Вся предыдущая неделя была крайне напряженной из-за «благородства» Дэвида Уэра, который по совершенно непонятным причинам вынудил его заниматься состоянием его дочери. Алексу очень хотелось простить Уэра и понять, почему его друг поступил таким образом, но он не мог придумать никакого приемлемого объяснения. Оставались вопросы, на которые не было ответов и которые мучили Алекса во время бессонных ночей. Например, почему Уэр никогда не упоминал о дочери раньше и не интересовался ее благополучием? Почему, когда он узнал, что умирает, не рассказал Алексу о малышке и не вручил ее его заботам, вместо того чтобы заставлять Джоанну совершать это безумное путешествие. На эти вопросы убедительных ответов не было, и ему становилось все труднее объяснять поступки Дэвида, нужно было просто закрывать глаза на более чем неприятные моменты поведения Уэра, его измены супруге, его безразличие к тем, кто зависел от него, и его грубость.

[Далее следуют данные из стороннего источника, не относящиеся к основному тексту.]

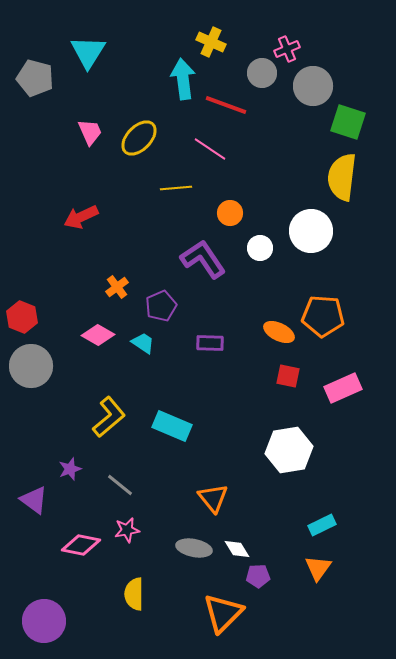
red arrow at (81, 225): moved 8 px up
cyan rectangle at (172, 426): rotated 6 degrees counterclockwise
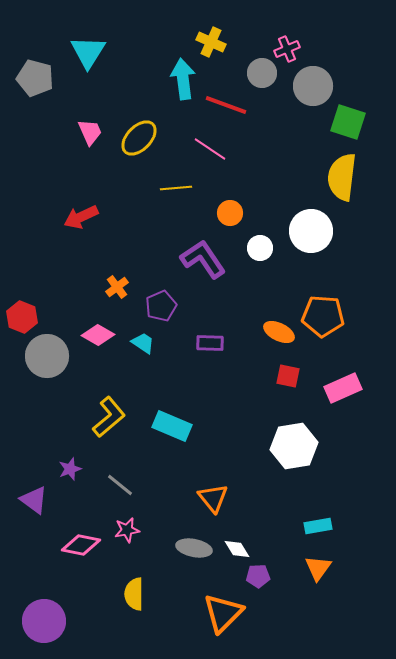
gray circle at (31, 366): moved 16 px right, 10 px up
white hexagon at (289, 450): moved 5 px right, 4 px up
cyan rectangle at (322, 525): moved 4 px left, 1 px down; rotated 16 degrees clockwise
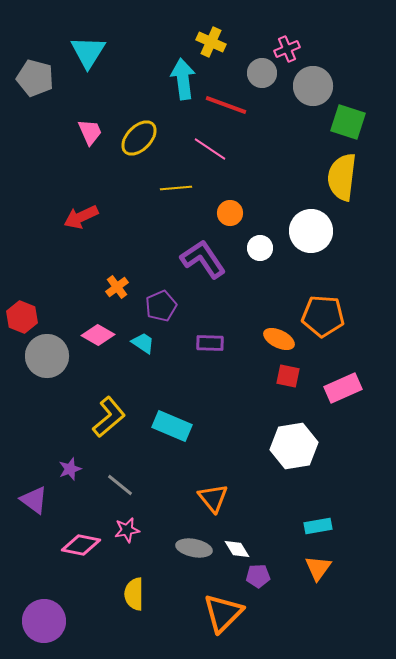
orange ellipse at (279, 332): moved 7 px down
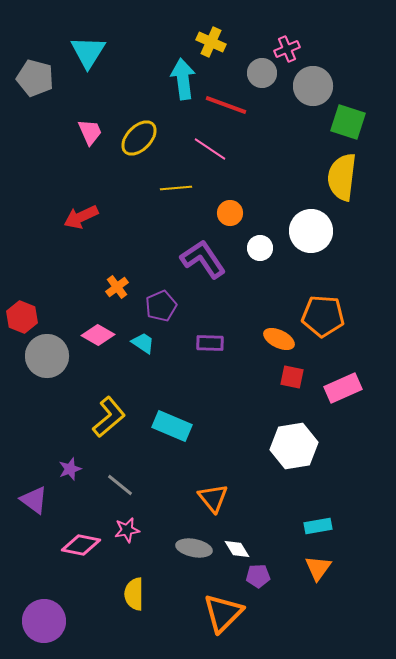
red square at (288, 376): moved 4 px right, 1 px down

Встреча Алекса с Джоанной накануне вечером не принесла успеха, а только вызвала в нем гнев, он просто кипел от негодования. Алекс самым решительным образом собирался сопровождать ее на Шпицберген и был обескуражен ее отказом. Но еще в большей степени его раздражал тот факт, что он был не способен контролировать свою физиологию, страстно желая Джоанну и одновременно не доверяя ей; с одной стороны, у него болело за нее сердце, с другой — он пытался достучаться до ее разума. Алекс испытал в той таверне совершенно неожиданный порыв приласкать ее. Он пытался объяснить ее слезы женским капризом, но инстинктивно чувствовал, что она не притворялась. Ее огорчение было искренним. Джоанна потеряла контроль над собой, потому что много всего обрушилось на нее за это время, и Алексу захотелось защитить ее. Это желание не имело ничего общего с похотью, он просто хотел заслонить ее от всех бед. И именно это и волновало его больше всего.